# RECORDS FOR THIS TASK start
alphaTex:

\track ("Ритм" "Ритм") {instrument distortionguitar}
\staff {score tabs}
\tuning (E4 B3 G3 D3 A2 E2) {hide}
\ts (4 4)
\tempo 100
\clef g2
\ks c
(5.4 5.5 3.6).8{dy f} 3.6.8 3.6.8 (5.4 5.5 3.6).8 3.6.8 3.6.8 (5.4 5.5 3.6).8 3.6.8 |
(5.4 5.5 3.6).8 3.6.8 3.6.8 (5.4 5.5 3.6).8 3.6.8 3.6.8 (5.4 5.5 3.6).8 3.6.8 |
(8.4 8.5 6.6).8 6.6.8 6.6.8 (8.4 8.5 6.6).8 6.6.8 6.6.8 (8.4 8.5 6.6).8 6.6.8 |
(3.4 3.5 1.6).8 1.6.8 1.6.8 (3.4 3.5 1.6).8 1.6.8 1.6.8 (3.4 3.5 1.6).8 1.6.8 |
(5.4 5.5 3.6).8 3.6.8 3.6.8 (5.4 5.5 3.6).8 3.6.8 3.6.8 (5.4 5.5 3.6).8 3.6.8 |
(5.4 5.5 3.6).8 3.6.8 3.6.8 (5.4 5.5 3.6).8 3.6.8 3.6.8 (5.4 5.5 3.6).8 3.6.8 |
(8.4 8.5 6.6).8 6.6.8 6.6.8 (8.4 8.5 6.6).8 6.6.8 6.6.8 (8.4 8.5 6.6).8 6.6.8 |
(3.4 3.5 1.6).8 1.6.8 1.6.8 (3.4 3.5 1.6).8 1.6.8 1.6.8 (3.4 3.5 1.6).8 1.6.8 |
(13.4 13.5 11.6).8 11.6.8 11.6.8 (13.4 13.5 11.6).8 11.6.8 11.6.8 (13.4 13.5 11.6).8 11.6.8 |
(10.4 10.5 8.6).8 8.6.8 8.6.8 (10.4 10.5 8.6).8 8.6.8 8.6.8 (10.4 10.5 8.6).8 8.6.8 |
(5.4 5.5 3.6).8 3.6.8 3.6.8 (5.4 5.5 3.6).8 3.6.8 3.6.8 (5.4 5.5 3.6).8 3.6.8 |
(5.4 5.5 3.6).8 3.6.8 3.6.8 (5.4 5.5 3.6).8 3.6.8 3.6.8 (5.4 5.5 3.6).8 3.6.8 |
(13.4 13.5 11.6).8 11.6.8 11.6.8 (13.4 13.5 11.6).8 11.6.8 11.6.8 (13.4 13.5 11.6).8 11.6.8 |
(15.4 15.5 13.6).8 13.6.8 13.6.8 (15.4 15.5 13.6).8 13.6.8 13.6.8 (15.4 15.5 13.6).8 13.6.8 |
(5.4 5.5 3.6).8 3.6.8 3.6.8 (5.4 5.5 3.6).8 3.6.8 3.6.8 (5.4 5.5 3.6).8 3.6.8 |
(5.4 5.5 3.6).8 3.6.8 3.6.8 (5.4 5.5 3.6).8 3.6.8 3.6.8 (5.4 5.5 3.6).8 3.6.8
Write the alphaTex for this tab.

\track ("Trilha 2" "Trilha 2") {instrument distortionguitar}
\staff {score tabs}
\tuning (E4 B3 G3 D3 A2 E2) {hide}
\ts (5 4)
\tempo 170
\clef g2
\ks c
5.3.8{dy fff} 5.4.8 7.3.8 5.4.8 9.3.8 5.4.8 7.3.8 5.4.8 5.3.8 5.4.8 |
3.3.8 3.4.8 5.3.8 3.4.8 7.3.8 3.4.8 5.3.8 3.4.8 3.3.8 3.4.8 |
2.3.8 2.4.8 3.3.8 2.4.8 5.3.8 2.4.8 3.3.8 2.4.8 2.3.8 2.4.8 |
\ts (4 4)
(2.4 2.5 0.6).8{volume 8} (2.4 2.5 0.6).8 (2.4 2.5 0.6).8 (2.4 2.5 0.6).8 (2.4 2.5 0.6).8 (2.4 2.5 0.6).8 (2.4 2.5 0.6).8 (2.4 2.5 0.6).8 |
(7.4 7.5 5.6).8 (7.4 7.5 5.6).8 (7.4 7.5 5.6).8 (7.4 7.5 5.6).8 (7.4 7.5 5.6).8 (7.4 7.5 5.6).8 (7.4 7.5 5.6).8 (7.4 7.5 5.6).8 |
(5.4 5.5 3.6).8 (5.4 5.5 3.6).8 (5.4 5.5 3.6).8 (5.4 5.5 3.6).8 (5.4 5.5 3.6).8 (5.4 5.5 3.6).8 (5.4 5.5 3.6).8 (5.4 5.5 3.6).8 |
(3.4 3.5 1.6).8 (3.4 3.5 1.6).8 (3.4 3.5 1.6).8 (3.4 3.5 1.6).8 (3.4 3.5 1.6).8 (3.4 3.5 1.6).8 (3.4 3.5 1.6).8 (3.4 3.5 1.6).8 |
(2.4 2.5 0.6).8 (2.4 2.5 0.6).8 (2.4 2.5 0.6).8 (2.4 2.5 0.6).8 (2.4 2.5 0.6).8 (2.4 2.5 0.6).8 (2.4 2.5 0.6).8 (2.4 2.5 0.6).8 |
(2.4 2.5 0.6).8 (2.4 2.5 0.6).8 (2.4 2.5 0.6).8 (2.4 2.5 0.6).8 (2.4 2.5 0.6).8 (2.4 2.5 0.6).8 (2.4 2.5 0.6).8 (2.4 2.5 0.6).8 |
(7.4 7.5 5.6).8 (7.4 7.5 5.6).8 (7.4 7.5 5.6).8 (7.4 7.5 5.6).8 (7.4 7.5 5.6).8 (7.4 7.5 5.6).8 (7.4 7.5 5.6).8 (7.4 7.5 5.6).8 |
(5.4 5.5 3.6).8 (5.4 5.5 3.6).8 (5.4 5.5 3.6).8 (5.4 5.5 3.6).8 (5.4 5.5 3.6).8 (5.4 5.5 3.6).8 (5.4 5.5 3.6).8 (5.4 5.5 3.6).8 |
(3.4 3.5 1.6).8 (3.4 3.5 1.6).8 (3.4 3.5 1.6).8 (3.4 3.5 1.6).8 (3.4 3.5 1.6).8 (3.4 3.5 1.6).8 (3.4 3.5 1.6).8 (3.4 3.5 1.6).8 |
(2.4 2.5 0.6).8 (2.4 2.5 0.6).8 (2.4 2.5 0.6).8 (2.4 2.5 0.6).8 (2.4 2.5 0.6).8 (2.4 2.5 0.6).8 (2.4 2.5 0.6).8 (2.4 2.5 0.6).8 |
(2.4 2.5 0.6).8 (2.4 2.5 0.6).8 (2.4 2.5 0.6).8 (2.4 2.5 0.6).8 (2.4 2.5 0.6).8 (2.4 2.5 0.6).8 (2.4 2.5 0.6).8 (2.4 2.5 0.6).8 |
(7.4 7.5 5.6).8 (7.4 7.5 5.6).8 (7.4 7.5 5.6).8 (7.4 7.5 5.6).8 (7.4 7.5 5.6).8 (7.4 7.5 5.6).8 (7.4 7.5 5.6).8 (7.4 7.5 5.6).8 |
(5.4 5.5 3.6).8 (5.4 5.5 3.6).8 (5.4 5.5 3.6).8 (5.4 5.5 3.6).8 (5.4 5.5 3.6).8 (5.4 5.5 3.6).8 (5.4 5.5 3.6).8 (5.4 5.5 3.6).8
# RECORDS FOR THIS TASK end
GIVEN INSTRUCTION: Copy out every one of the rows above character for character, keeping their order and line breaks.

FULL OUTPUT:
alphaTex:

\track ("Ритм" "Ритм") {instrument distortionguitar}
\staff {score tabs}
\tuning (E4 B3 G3 D3 A2 E2) {hide}
\ts (4 4)
\tempo 100
\clef g2
\ks c
(5.4 5.5 3.6).8{dy f} 3.6.8 3.6.8 (5.4 5.5 3.6).8 3.6.8 3.6.8 (5.4 5.5 3.6).8 3.6.8 |
(5.4 5.5 3.6).8 3.6.8 3.6.8 (5.4 5.5 3.6).8 3.6.8 3.6.8 (5.4 5.5 3.6).8 3.6.8 |
(8.4 8.5 6.6).8 6.6.8 6.6.8 (8.4 8.5 6.6).8 6.6.8 6.6.8 (8.4 8.5 6.6).8 6.6.8 |
(3.4 3.5 1.6).8 1.6.8 1.6.8 (3.4 3.5 1.6).8 1.6.8 1.6.8 (3.4 3.5 1.6).8 1.6.8 |
(5.4 5.5 3.6).8 3.6.8 3.6.8 (5.4 5.5 3.6).8 3.6.8 3.6.8 (5.4 5.5 3.6).8 3.6.8 |
(5.4 5.5 3.6).8 3.6.8 3.6.8 (5.4 5.5 3.6).8 3.6.8 3.6.8 (5.4 5.5 3.6).8 3.6.8 |
(8.4 8.5 6.6).8 6.6.8 6.6.8 (8.4 8.5 6.6).8 6.6.8 6.6.8 (8.4 8.5 6.6).8 6.6.8 |
(3.4 3.5 1.6).8 1.6.8 1.6.8 (3.4 3.5 1.6).8 1.6.8 1.6.8 (3.4 3.5 1.6).8 1.6.8 |
(13.4 13.5 11.6).8 11.6.8 11.6.8 (13.4 13.5 11.6).8 11.6.8 11.6.8 (13.4 13.5 11.6).8 11.6.8 |
(10.4 10.5 8.6).8 8.6.8 8.6.8 (10.4 10.5 8.6).8 8.6.8 8.6.8 (10.4 10.5 8.6).8 8.6.8 |
(5.4 5.5 3.6).8 3.6.8 3.6.8 (5.4 5.5 3.6).8 3.6.8 3.6.8 (5.4 5.5 3.6).8 3.6.8 |
(5.4 5.5 3.6).8 3.6.8 3.6.8 (5.4 5.5 3.6).8 3.6.8 3.6.8 (5.4 5.5 3.6).8 3.6.8 |
(13.4 13.5 11.6).8 11.6.8 11.6.8 (13.4 13.5 11.6).8 11.6.8 11.6.8 (13.4 13.5 11.6).8 11.6.8 |
(15.4 15.5 13.6).8 13.6.8 13.6.8 (15.4 15.5 13.6).8 13.6.8 13.6.8 (15.4 15.5 13.6).8 13.6.8 |
(5.4 5.5 3.6).8 3.6.8 3.6.8 (5.4 5.5 3.6).8 3.6.8 3.6.8 (5.4 5.5 3.6).8 3.6.8 |
(5.4 5.5 3.6).8 3.6.8 3.6.8 (5.4 5.5 3.6).8 3.6.8 3.6.8 (5.4 5.5 3.6).8 3.6.8
Write the alphaTex for this tab.

\track ("Trilha 2" "Trilha 2") {instrument distortionguitar}
\staff {score tabs}
\tuning (E4 B3 G3 D3 A2 E2) {hide}
\ts (5 4)
\tempo 170
\clef g2
\ks c
5.3.8{dy fff} 5.4.8 7.3.8 5.4.8 9.3.8 5.4.8 7.3.8 5.4.8 5.3.8 5.4.8 |
3.3.8 3.4.8 5.3.8 3.4.8 7.3.8 3.4.8 5.3.8 3.4.8 3.3.8 3.4.8 |
2.3.8 2.4.8 3.3.8 2.4.8 5.3.8 2.4.8 3.3.8 2.4.8 2.3.8 2.4.8 |
\ts (4 4)
(2.4 2.5 0.6).8{volume 8} (2.4 2.5 0.6).8 (2.4 2.5 0.6).8 (2.4 2.5 0.6).8 (2.4 2.5 0.6).8 (2.4 2.5 0.6).8 (2.4 2.5 0.6).8 (2.4 2.5 0.6).8 |
(7.4 7.5 5.6).8 (7.4 7.5 5.6).8 (7.4 7.5 5.6).8 (7.4 7.5 5.6).8 (7.4 7.5 5.6).8 (7.4 7.5 5.6).8 (7.4 7.5 5.6).8 (7.4 7.5 5.6).8 |
(5.4 5.5 3.6).8 (5.4 5.5 3.6).8 (5.4 5.5 3.6).8 (5.4 5.5 3.6).8 (5.4 5.5 3.6).8 (5.4 5.5 3.6).8 (5.4 5.5 3.6).8 (5.4 5.5 3.6).8 |
(3.4 3.5 1.6).8 (3.4 3.5 1.6).8 (3.4 3.5 1.6).8 (3.4 3.5 1.6).8 (3.4 3.5 1.6).8 (3.4 3.5 1.6).8 (3.4 3.5 1.6).8 (3.4 3.5 1.6).8 |
(2.4 2.5 0.6).8 (2.4 2.5 0.6).8 (2.4 2.5 0.6).8 (2.4 2.5 0.6).8 (2.4 2.5 0.6).8 (2.4 2.5 0.6).8 (2.4 2.5 0.6).8 (2.4 2.5 0.6).8 |
(2.4 2.5 0.6).8 (2.4 2.5 0.6).8 (2.4 2.5 0.6).8 (2.4 2.5 0.6).8 (2.4 2.5 0.6).8 (2.4 2.5 0.6).8 (2.4 2.5 0.6).8 (2.4 2.5 0.6).8 |
(7.4 7.5 5.6).8 (7.4 7.5 5.6).8 (7.4 7.5 5.6).8 (7.4 7.5 5.6).8 (7.4 7.5 5.6).8 (7.4 7.5 5.6).8 (7.4 7.5 5.6).8 (7.4 7.5 5.6).8 |
(5.4 5.5 3.6).8 (5.4 5.5 3.6).8 (5.4 5.5 3.6).8 (5.4 5.5 3.6).8 (5.4 5.5 3.6).8 (5.4 5.5 3.6).8 (5.4 5.5 3.6).8 (5.4 5.5 3.6).8 |
(3.4 3.5 1.6).8 (3.4 3.5 1.6).8 (3.4 3.5 1.6).8 (3.4 3.5 1.6).8 (3.4 3.5 1.6).8 (3.4 3.5 1.6).8 (3.4 3.5 1.6).8 (3.4 3.5 1.6).8 |
(2.4 2.5 0.6).8 (2.4 2.5 0.6).8 (2.4 2.5 0.6).8 (2.4 2.5 0.6).8 (2.4 2.5 0.6).8 (2.4 2.5 0.6).8 (2.4 2.5 0.6).8 (2.4 2.5 0.6).8 |
(2.4 2.5 0.6).8 (2.4 2.5 0.6).8 (2.4 2.5 0.6).8 (2.4 2.5 0.6).8 (2.4 2.5 0.6).8 (2.4 2.5 0.6).8 (2.4 2.5 0.6).8 (2.4 2.5 0.6).8 |
(7.4 7.5 5.6).8 (7.4 7.5 5.6).8 (7.4 7.5 5.6).8 (7.4 7.5 5.6).8 (7.4 7.5 5.6).8 (7.4 7.5 5.6).8 (7.4 7.5 5.6).8 (7.4 7.5 5.6).8 |
(5.4 5.5 3.6).8 (5.4 5.5 3.6).8 (5.4 5.5 3.6).8 (5.4 5.5 3.6).8 (5.4 5.5 3.6).8 (5.4 5.5 3.6).8 (5.4 5.5 3.6).8 (5.4 5.5 3.6).8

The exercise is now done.